Rich assisted the CRT in developing our proprietary Decision Styles Inventory, a confidential, psychometric assessment for individuals enhancing their unique mastery of approaches to reaching decisions which engage stakeholders.
His approach centers on the issues of authority, responsibility and power, demonstrating how they can be exercised more fully, leading to personal accountability and healthy synergistic change. The result is a client better equipped to move into the future with clearer customer focus, more practical data-bases and better understanding of organizational theory and the values they wish to project.
Dr. Bents is recognized internationally as an expert on leadership development and evaluation research. He works with European partners in counseling business and civic leaders and training psychologists and consultants in leadership and organizational development. In addition, he directed the graduate education program at Hamline University, providing leadership and direction in teaching, curriculum planning, faculty selection and program evaluation.
Rich is the co-author of several books on personality and learning. Other writing and research topics include training and development, adult learning styles, decision-making and related topics.
Matt Bostrom, Ph.D., has served with distinction in law enforcement. He began his career with the St. Paul Police Department in 1982 and served as a Patrol Officer, Sergeant, Lieutenant, Commander, Senior Commander, Chief of Staff and Assistant Chief of Operations. He was elected as Sheriff of Ramsey County, Minnesota, the state’s second most populous county.
Matt was twice nominated as National Sheriff of the Year and both times he was awarded the Medal of Merit from the National Sheriffs’ Association. Some of his accomplishments include reorganizing the department to improve effectiveness and efficiency by focusing on the vision, mission, values and beliefs; co-founding the Criminal Justice Coordinating Council; launching professional standards, comprehensive training and cooperative hiring initiatives; and engaging with the community to build relationships and prevent crime.
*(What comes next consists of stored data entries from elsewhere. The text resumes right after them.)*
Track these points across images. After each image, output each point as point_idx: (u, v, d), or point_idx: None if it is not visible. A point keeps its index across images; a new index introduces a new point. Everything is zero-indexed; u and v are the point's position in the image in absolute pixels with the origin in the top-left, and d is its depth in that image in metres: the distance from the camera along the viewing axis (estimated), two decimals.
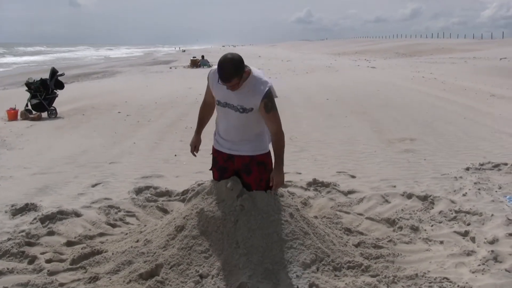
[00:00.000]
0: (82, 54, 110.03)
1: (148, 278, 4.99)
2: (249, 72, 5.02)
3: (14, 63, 66.37)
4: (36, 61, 71.77)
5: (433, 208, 7.10)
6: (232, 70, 4.78)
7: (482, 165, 9.18)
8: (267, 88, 5.00)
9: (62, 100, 18.96)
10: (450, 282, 4.92)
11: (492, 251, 5.46)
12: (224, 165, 5.46)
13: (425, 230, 6.33)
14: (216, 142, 5.52)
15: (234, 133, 5.28)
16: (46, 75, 18.29)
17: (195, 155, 5.87)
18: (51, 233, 6.36)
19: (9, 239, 6.08)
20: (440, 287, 4.84)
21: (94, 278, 5.13)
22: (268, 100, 4.99)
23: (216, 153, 5.56)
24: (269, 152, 5.41)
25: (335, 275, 5.05)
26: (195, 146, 5.78)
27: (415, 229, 6.32)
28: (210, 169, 5.75)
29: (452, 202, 7.19)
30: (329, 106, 17.84)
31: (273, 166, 5.31)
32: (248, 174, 5.32)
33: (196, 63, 46.69)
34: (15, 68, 55.54)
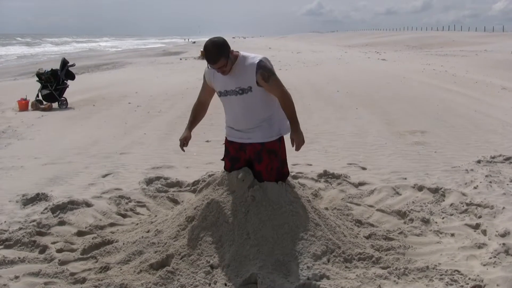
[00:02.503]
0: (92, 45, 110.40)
1: (158, 268, 5.00)
2: (237, 54, 5.17)
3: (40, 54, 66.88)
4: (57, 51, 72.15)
5: (444, 200, 7.07)
6: (216, 50, 4.93)
7: (493, 158, 9.14)
8: (257, 60, 5.09)
9: (73, 90, 19.02)
10: (461, 274, 4.91)
11: (504, 244, 5.43)
12: (235, 155, 5.48)
13: (436, 222, 6.31)
14: (228, 133, 5.55)
15: (242, 120, 5.31)
16: (57, 66, 18.34)
17: (183, 150, 5.88)
18: (62, 223, 6.39)
19: (20, 229, 6.13)
20: (451, 279, 4.82)
21: (105, 268, 5.15)
22: (263, 70, 5.07)
23: (228, 143, 5.59)
24: (280, 138, 5.43)
25: (346, 267, 5.04)
26: (185, 141, 5.74)
27: (426, 221, 6.30)
28: (222, 159, 5.77)
29: (463, 194, 7.16)
30: (339, 98, 17.79)
31: (282, 150, 5.47)
32: (260, 162, 5.34)
33: None
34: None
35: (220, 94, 5.34)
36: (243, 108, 5.24)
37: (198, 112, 5.78)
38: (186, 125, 5.81)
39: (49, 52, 69.12)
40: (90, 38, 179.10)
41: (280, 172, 5.47)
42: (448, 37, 76.27)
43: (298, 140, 5.26)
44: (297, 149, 5.31)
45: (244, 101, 5.19)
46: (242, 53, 5.23)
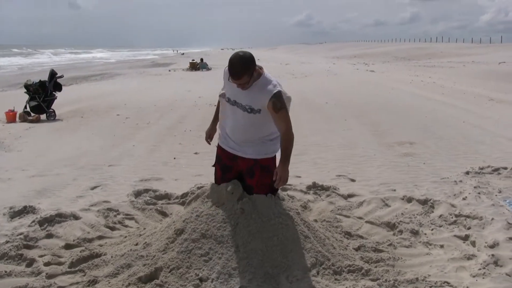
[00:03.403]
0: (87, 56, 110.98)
1: (147, 282, 4.97)
2: (261, 72, 5.10)
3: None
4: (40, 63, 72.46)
5: (433, 212, 7.08)
6: (241, 67, 4.85)
7: (481, 169, 9.17)
8: (276, 90, 5.04)
9: (61, 102, 18.93)
10: (451, 286, 4.92)
11: (493, 255, 5.45)
12: (228, 163, 5.47)
13: (425, 234, 6.31)
14: (221, 138, 5.54)
15: (239, 133, 5.29)
16: (45, 77, 18.30)
17: (209, 143, 5.98)
18: (49, 236, 6.34)
19: (7, 242, 6.06)
20: None
21: (93, 281, 5.11)
22: (277, 100, 5.02)
23: (220, 150, 5.56)
24: (274, 157, 5.41)
25: (336, 279, 5.04)
26: (209, 135, 5.88)
27: (415, 233, 6.30)
28: (213, 166, 5.74)
29: (452, 206, 7.18)
30: (329, 110, 17.84)
31: (275, 166, 5.37)
32: (252, 177, 5.33)
33: (195, 66, 46.61)
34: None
35: (228, 101, 5.30)
36: (246, 123, 5.22)
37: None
38: (211, 120, 5.96)
39: (45, 63, 69.27)
40: (85, 49, 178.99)
41: (272, 188, 5.42)
42: (436, 49, 76.69)
43: (282, 174, 5.13)
44: (277, 185, 5.19)
45: (249, 119, 5.17)
46: (266, 73, 5.18)
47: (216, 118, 5.84)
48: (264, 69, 5.20)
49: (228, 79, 5.12)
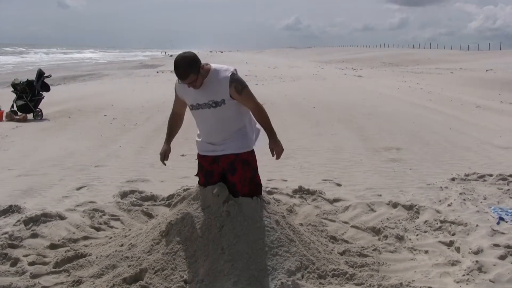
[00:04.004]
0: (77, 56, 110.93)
1: (132, 283, 4.97)
2: (208, 68, 5.19)
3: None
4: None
5: (418, 217, 7.11)
6: (185, 66, 4.95)
7: (467, 175, 9.21)
8: (229, 73, 5.15)
9: (48, 102, 18.86)
10: None
11: (477, 261, 5.48)
12: (209, 168, 5.50)
13: (410, 239, 6.34)
14: (200, 148, 5.56)
15: (215, 132, 5.34)
16: (33, 76, 18.23)
17: (165, 164, 5.92)
18: (34, 235, 6.32)
19: None
20: None
21: (78, 282, 5.11)
22: (237, 83, 5.14)
23: (200, 158, 5.58)
24: (252, 151, 5.47)
25: (320, 283, 5.05)
26: (165, 155, 5.79)
27: (400, 238, 6.32)
28: (196, 175, 5.76)
29: (437, 212, 7.21)
30: (316, 114, 17.86)
31: (253, 158, 5.52)
32: (233, 173, 5.36)
33: None
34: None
35: (192, 108, 5.35)
36: (216, 121, 5.27)
37: (175, 124, 5.81)
38: (165, 138, 5.84)
39: (36, 62, 69.09)
40: (77, 49, 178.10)
41: (253, 181, 5.50)
42: (424, 55, 76.99)
43: (278, 149, 5.34)
44: (278, 157, 5.39)
45: (217, 114, 5.22)
46: (213, 66, 5.26)
47: (169, 138, 5.83)
48: (210, 64, 5.28)
49: (179, 82, 5.26)
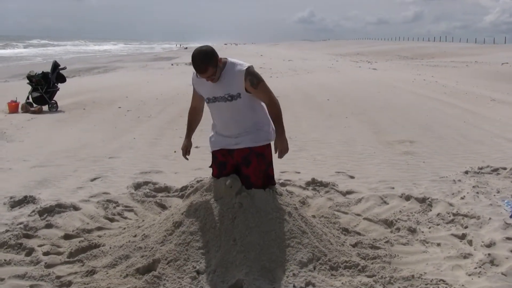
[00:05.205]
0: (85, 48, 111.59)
1: (145, 273, 5.00)
2: (225, 61, 5.22)
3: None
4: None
5: (431, 210, 7.10)
6: (203, 60, 4.97)
7: (481, 169, 9.17)
8: (245, 67, 5.16)
9: (63, 94, 18.94)
10: (446, 284, 4.93)
11: (489, 254, 5.47)
12: (223, 159, 5.53)
13: (423, 232, 6.33)
14: (214, 144, 5.59)
15: (231, 125, 5.37)
16: (48, 68, 18.31)
17: (187, 159, 6.03)
18: (49, 226, 6.38)
19: (7, 231, 6.11)
20: None
21: (91, 272, 5.15)
22: (252, 76, 5.16)
23: (215, 150, 5.61)
24: (268, 144, 5.48)
25: (332, 274, 5.06)
26: (186, 150, 5.88)
27: (412, 230, 6.32)
28: (210, 166, 5.80)
29: (450, 205, 7.19)
30: (330, 107, 17.83)
31: (269, 152, 5.53)
32: (248, 165, 5.38)
33: None
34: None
35: (208, 101, 5.38)
36: (232, 114, 5.29)
37: (194, 118, 5.86)
38: (185, 133, 5.94)
39: (54, 55, 69.58)
40: (98, 42, 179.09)
41: (267, 174, 5.53)
42: (439, 48, 76.55)
43: (282, 147, 5.34)
44: (280, 156, 5.39)
45: (233, 107, 5.24)
46: (230, 59, 5.28)
47: (189, 133, 5.91)
48: (228, 58, 5.31)
49: (197, 76, 5.28)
The hallmark of Matt’s service as Sheriff was a focus on increasing the level of trust between the community and police officers. Through listening to the community, he learned of their desire for police departments to hire for character and train for competence. In response, he launched a recruitment and hiring initiative that centered on selecting men and women who possessed four observable character traits: trustworthy, truthful, responsible and respectful. This initiative increased community trust and improved police officer work habits, including sick time usage, discipline and commendations.
In addition to graduating from the FBI National Academy, Matt received his B.S. from the University of Northwestern, M.A. from the University of Saint Thomas, D.P.A. from Hamline University and Ph.D. (criminology) at the University of Oxford.
The Centre for Criminology at the University of Oxford invited Matt to develop a replicable model for increasing police trust by identifying and aligning the community’s values with those of the police. It is through the operationalization of these shared values in police officer recruitment, selection and training that can lead to increased trust between police officers and the communities they serve.
Matt has 10 years of experience as an Adjunct Professor at Saint Mary’s University, University of Northwestern and Hamline University. He co-authored Character-Based Police Officer Selection for the U.S. Department of Justice and his dissertation topics include The Influence of Higher Education on Police Officer Work Habits and Increasing Police Trust through Normative Alignment.